The Aurora is a natural place to want to visit. After that, I don't know.
Now, not all the stuff is in the game. For instance you get the power signal at the mountain islands but nothing is there yet. Perhaps some bread crumbs will be there when that alien base is in.
(There is a compass in game, but if you're trying not to look things up, I won't tell you more than that.)
Just explore a lot. I know it seems huge, but it's really not as big as it seems. Spend a lot of time getting familiar with the "surface" (anywhere that isn't caves or super deep), get used to knowing where the major biomes are in relation to the aurora. The mountains are towards the front of the ship. The floating island is directly behind the engines of the ship, and the grand reef is just below that. The lost river is connected to the grand reef. You can get to the dunes by looking at the side of the aurora you're usually facing, turning around 180 degrees and going straight. The underwater islands are between the mountains and the dunes, and the blood kelp zone is below them/ kinda adjacent. There's a massive cave entrance in the blood kelp zone, and it's the easiest way to get into the lava zones. The jellyshroom caves have small entrances all around the edge of the safe zone and in the redgrass zones. The koosh zone is on the rear side of the aurora near the mountains.

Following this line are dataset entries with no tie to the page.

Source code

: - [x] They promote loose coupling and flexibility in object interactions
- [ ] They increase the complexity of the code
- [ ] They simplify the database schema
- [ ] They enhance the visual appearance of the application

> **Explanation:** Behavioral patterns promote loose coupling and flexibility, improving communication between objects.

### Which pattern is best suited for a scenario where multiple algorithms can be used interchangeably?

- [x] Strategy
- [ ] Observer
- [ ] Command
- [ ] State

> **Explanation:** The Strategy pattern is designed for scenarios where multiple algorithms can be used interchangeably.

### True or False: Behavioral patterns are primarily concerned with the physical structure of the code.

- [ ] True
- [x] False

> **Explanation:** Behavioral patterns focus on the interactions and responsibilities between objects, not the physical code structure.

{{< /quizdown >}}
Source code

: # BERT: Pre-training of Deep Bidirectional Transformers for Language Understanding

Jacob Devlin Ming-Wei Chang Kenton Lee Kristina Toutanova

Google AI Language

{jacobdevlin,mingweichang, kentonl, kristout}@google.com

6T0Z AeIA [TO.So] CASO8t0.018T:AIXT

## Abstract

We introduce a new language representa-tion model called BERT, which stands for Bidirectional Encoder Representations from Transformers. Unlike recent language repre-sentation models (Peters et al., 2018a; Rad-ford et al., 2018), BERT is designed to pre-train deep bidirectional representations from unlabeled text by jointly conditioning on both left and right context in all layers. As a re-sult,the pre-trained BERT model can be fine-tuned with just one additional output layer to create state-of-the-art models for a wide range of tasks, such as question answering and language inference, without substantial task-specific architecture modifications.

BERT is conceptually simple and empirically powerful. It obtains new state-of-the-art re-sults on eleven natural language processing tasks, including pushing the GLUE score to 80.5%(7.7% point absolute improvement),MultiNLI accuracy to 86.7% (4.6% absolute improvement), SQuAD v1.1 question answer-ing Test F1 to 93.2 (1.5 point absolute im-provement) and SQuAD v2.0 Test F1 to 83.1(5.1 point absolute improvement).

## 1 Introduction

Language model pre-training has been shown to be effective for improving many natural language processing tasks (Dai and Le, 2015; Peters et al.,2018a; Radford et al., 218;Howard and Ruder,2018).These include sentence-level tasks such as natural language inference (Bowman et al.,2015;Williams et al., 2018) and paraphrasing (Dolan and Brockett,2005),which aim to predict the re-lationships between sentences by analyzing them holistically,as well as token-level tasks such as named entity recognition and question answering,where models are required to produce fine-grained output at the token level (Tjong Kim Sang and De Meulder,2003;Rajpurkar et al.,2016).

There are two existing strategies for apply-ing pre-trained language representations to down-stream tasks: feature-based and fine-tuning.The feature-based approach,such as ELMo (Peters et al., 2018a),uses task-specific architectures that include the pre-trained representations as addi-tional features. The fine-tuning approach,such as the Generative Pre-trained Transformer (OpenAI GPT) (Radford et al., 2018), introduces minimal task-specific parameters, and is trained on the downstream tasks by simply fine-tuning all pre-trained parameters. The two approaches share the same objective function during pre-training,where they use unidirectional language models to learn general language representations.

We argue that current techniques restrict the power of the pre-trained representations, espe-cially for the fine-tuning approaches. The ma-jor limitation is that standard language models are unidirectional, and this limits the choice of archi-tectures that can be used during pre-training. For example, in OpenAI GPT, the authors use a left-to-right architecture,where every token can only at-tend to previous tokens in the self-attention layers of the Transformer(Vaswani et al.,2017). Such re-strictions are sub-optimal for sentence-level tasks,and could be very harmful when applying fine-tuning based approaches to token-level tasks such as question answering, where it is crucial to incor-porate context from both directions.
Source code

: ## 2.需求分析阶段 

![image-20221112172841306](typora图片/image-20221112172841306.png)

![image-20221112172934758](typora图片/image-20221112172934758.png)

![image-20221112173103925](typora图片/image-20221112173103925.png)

Just look around on your own, spend time just exploring, that's what subnautica is all about. Also finding the coordinates in the aurora helps finding the lava zone entrances.
I swear there was no compass in my inventory yesterday! Just logged in and i have a compass!
Yeah this...
...and build a compass soon.
I also build a bunch of bases to help me navigate... kindof like wayposts. Beacons can help for this but are terribly ugly and can't be turned off without turning off the whole hud (F6 key I think?)
I realize where you're coming from, but this reminds me of a post i made in another thread. You don't want to be spoiled by knowing things beforehand, and want to enjoy discovering things naturally. I completely agree with you in that regard. But like in my related post, how the game engine operates and generates the terrain, the world map and design is the same with every playthrough. While you can change how you approach events that occur in the game, ultimately the stuff you find in the game will remain the same no matter how many times you play.
If the game could support procedural generation and make item/structure discovery in the game truly random, then I could get behind not having maps or coordinates at all. But since that's not the case, not having access to basic maps or navigation in the game at all is a questionable system mechanic. I think a good compromise is having access to a static map in game but it only reveals itself as you navigate the biomes, similar to how World of Warcraft or Final Fantasy XIV "reveal" the map as you personally uncover it.
Combing the map is obviously fun for some people, but other people find it repetitive and boring. After poking around a while, it becomes a chore to grid-search the entire map, just on the off chance of finding something new.